BENGALURU, Sept 26 (Reuters) - Indian benchmark indexes were muted on Tuesday as some domestic buying helped limit losses from a relentless selling by foreign funds over fears that global interest rates will stay higher for longer.

The Nifty 50 was mostly flat at 19,687 points as of 10:26 a.m. IST, while the S&P BSE Sensex was also unchanged at 66,022 points.

Both the benchmarks have fallen about 2.5% in the past one week after the U.S. Federal Reserve signalled last week that it was likely not done rising rates.

Markets are likely going to consolidate further after running up to all-time highs, ahead of the corporate results season in October, said Anita Gandhi, director at Arihant Capital Markets.

Foreign institutional investors (FIIs) have been net sellers so far this month, offloading shares worth $1.36 billion, as of Sept. 22 after pouring in over $15 billion into Indian equities this year.

On Monday, foreign institutional investors sold 23.33 billion rupees worth of shares, while domestic investors bought 15.79 billion rupees worth of shares, as per provisional exchange data.

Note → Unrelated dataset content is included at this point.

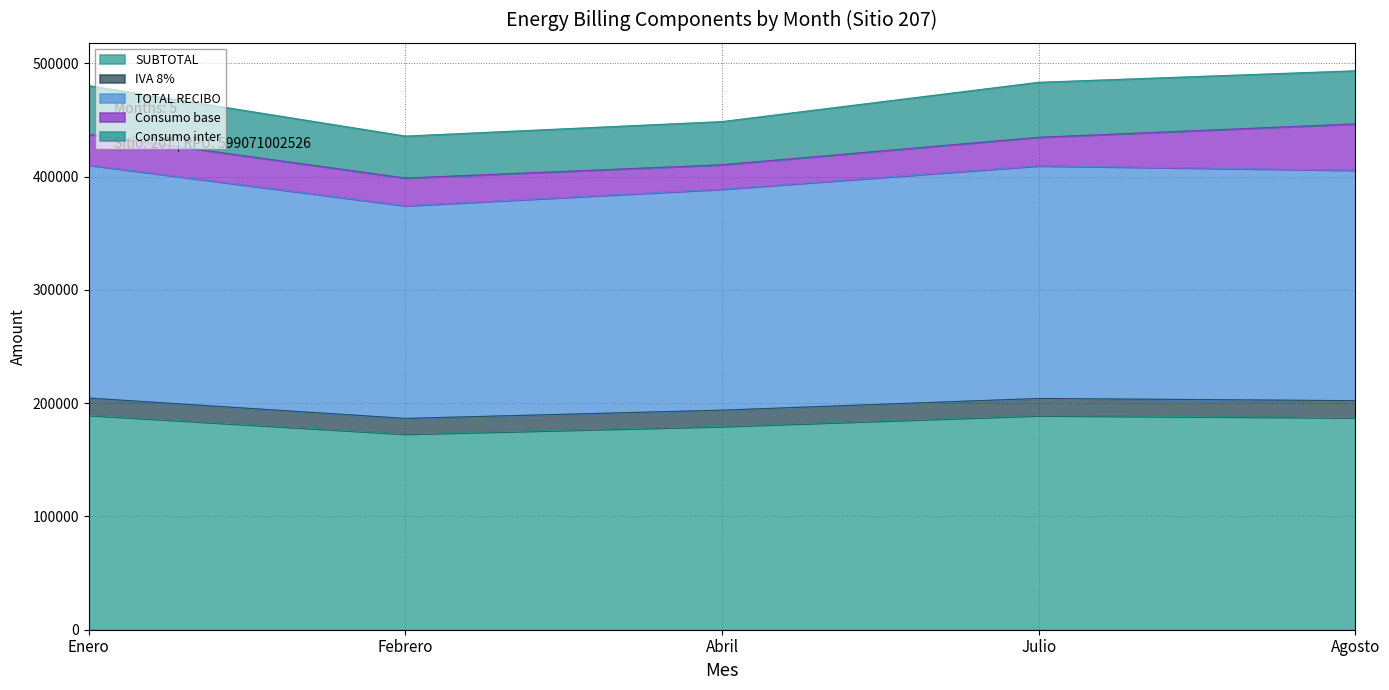

What is the lowest value of the SUBTOTAL series?

172770.9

The more domestically focused small-caps and mid-caps were up 0.7% and 0.2%, respectively on Tuesday.

Rising U.S. treasury yields and inflation worries over surging crude prices and below average monsoon are some other concerns for Indian investors, analysts said.

The uptick in U.S. treasury yields is making investors jittery as FIIs continue to offload shares, Centrum Equity Research analysts said in a note.

Information technology stocks remained weak, falling 0.6%, on worries over demand uncertainties due to higher interest rate environment in the U.S., the key market for Indian IT companies.

Among individual stocks, Indian rice exporters

surged

on Tuesday on likely floor price cut for basmati rice exports.